Notice that St. Matthew, who records this in the 26th chapter of his Gospel, is careful to point out that they all began to say consecutively, “Lord, is it I?” If we look at this text closely, we will observe that such a response is both foolish and uncalled for. Surely the betrayer knows his own identity. And since he does, why should all the disciples be so anxious to ask such a ridiculous question as, “Lord, is it I?” Yet the very fact that they all feel compelled to ask such a question, and to ask it at the same time, suggests the need of consciences wanting to be at ease, and implies very strongly that there was a universal feeling of guilt on the part of all. Perhaps when confronted with such raw truths, all of the disciples recalled those frequent moments when they may have betrayed Jesus and his teaching in their daily lives. This is the point of this seemingly useless question, and this point is borne out, for the Greek in all the texts is “Lord, is it I?” instead of the way it would normally have been rendered, “Surely it is not I, Lord” thereby expecting the answer of no!

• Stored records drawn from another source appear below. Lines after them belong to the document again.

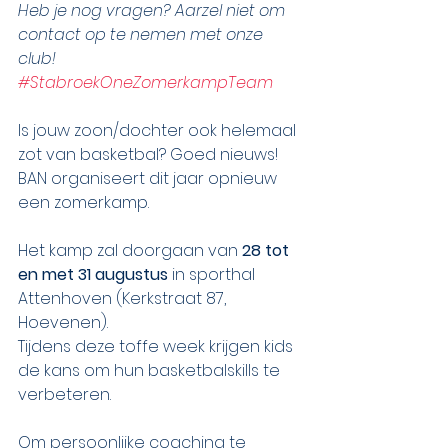
Heb je nog vragen? Aarzel niet om 
contact op te nemen met onze 
club! 
#StabroekOneZomerkampTeam
Is jouw zoon/dochter ook helemaal 
zot van basketbal? Goed nieuws! 
BAN organiseert dit jaar opnieuw 
een zomerkamp. 
Het kamp zal doorgaan van
 28 tot 
en met 31 augustus
 in sporthal 
Attenhoven (Kerkstraat 87, 
Hoevenen). 
Tijdens deze toffe week krijgen kids 
de kans om hun basketbalskills te 
verbeteren.  
Om persoonlijke coaching te 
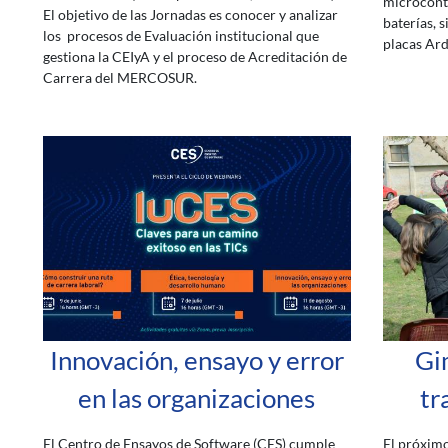
microcontr
El objetivo de las Jornadas es conocer y analizar
baterías, 
los procesos de Evaluación institucional que
placas Ard
gestiona la CEIyA y el proceso de Acreditación de
Carrera del MERCOSUR.
Innovación, ensayo y error
Gi
en las organizaciones
tr
El Centro de Ensayos de Software (CES) cumple
El próximo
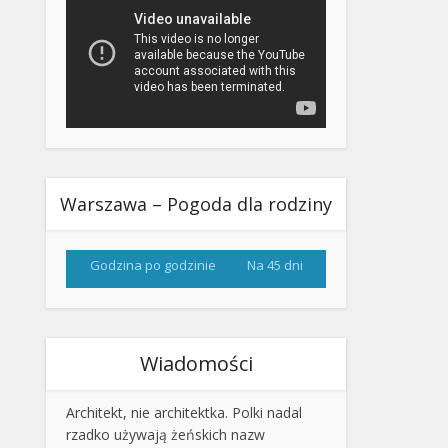
Warszawa – Pogoda dla rodziny
Godzina po godzinie
Na 45 dni
Wiadomości
Architekt, nie architektka. Polki nadal
rzadko używają żeńskich nazw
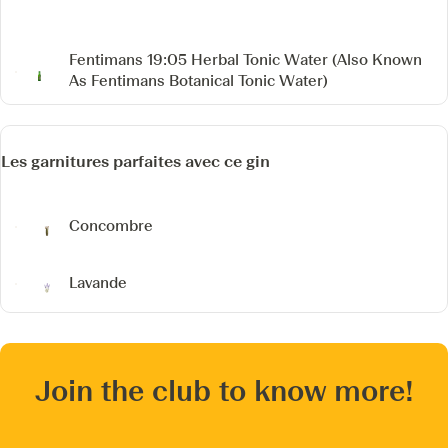
Fentimans 19:05 Herbal Tonic Water
(Also Known
As Fentimans Botanical Tonic Water)
Les garnitures parfaites avec ce gin
Concombre
Lavande
Join the club to know more!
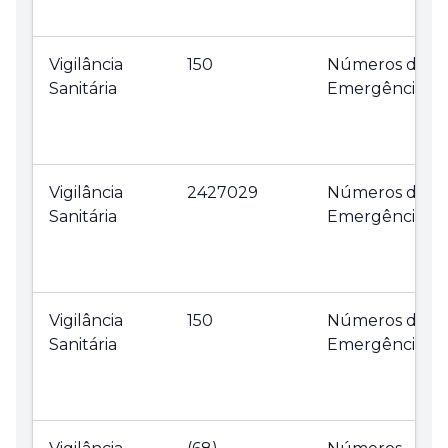
Vigilância
150
Números de
Sanitária
Emergência
Vigilância
2427029
Números de
Sanitária
Emergência
Vigilância
150
Números de
Sanitária
Emergência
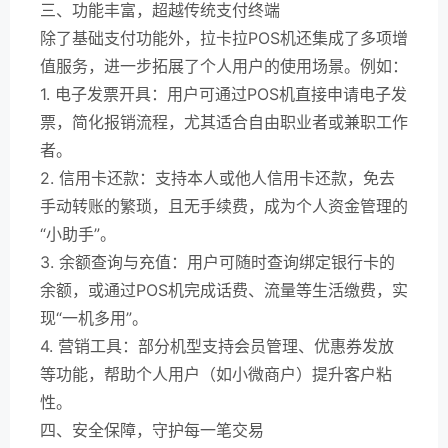
三、功能丰富，超越传统支付终端
除了基础支付功能外，拉卡拉POS机还集成了多项增
值服务，进一步拓展了个人用户的使用场景。例如：
1. 电子发票开具：用户可通过POS机直接申请电子发
票，简化报销流程，尤其适合自由职业者或兼职工作
者。
2. 信用卡还款：支持本人或他人信用卡还款，免去
手动转账的繁琐，且无手续费，成为个人资金管理的
“小助手”。
3. 余额查询与充值：用户可随时查询绑定银行卡的
余额，或通过POS机完成话费、流量等生活缴费，实
现“一机多用”。
4. 营销工具：部分机型支持会员管理、优惠券发放
等功能，帮助个人用户（如小微商户）提升客户粘
性。
四、安全保障，守护每一笔交易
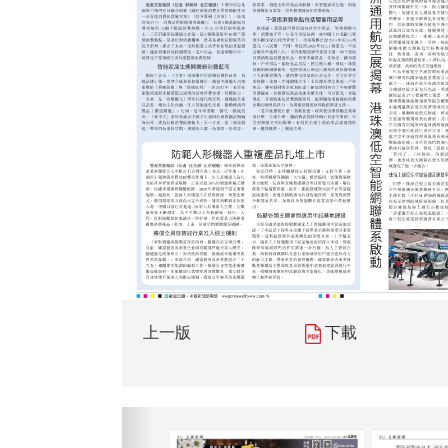
上一版
下載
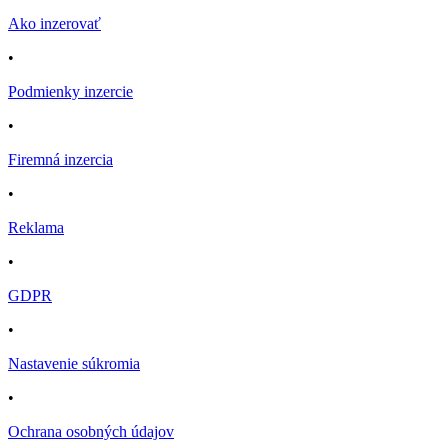
Ako inzerovať
•
Podmienky inzercie
•
Firemná inzercia
•
Reklama
•
GDPR
•
Nastavenie súkromia
•
Ochrana osobných údajov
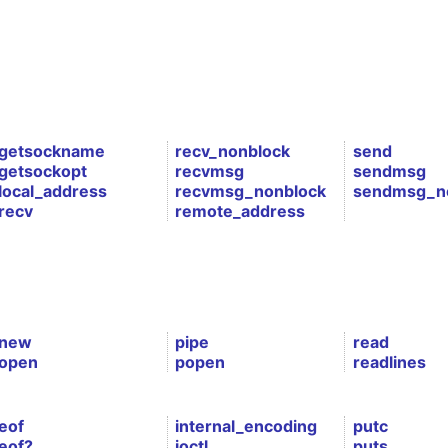
getsockname
recv_nonblock
send
getsockopt
recvmsg
sendmsg
local_address
recvmsg_nonblock
sendmsg_n
recv
remote_address
new
pipe
read
open
popen
readlines
eof
internal_encoding
putc
eof?
ioctl
puts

Lord, is it I? is not just a question of merely academic and biblical interest, it is one of the burning questions of ancient times and modern life. This matter of corporate guilt was of great concern to Ezekiel, the great prophet of the Exile.

During the Exile in Babylonia, some of the Jews there were claiming that they were being punished by God for the sins of the nation. They said that they were not the only ones who has been guilty. They said, their ancestors had caused much of the trouble and they were caught in a situation for which they were not entirely responsible. And then they asked the question, “What about our children?” They asked, “Are they going to go on paying the penalty for three or four generations for the wickedness and folly of their ancestors?” It was at this point that Ezekiel came on the scene and said, “The Lord is not going to hold your children as outcasts because of your sin.” But, your children are going to be affected but what their father have done. Ezekiel knew that people do suffer as a result of the sins of others as well as for their own. For examples, the people of the little countries in Europe suffered in World War II more than Americans and the British, yet they were less responsible for the war than America and Britain were. And again a man may commit some crime and be sent to prison. He will suffer but his wife and children will suffer, too, though they may have no share in what he did.

The truth which Ezekiel proclaimed is this: That guilt cannot be passed on from one generation to another. God holds each generation responsible for its own sins. Yet, though guilt cannot be inherited, consequences are. And God gives each generation power to face these consequences and to master them. I don’t need to recount for you here the issues of corporate guilt which has been raised in connection with the holocaust and its relation to contemporary people of Germany as well as with slavery and the majority race in the United States.

In all these matters we need to ask the question of ourselves: “Lord, is it I?” The old hymn says:

Who was the guilty, who brought this upon thee?
Alas, my treason, Jesus, hath undone thee.
‘Twas I, Lord Jesus, I it was denied thee:
I crucified thee.

So dear friends, on this Maundy Thursday let us ponder this corporate and universal betrayal of our Lord. And, while you are thinking about that, ask yourself why you are here tonight at the Lord’s Table and what is your intention, and , how many times and in what ways will you betray him before tomorrow night this time?

Let us tackle these concerns, being honest with ourselves to admit, as did the writer of the 12th Psalm, that “there is not one Godly person left” and that when we all ask the question, “Lord, is it I?” we must be prepared to hear the painful reply, for we are all, essentially corporately and existentially, guilty .

Now when the even was come, he sat down with the twelve. And as they did eat he said, “Verily I say unto you, that one of you shall betray me.” And they were exceeding sorrowful, and began every one of them to say unto him, “Lord, is it I?”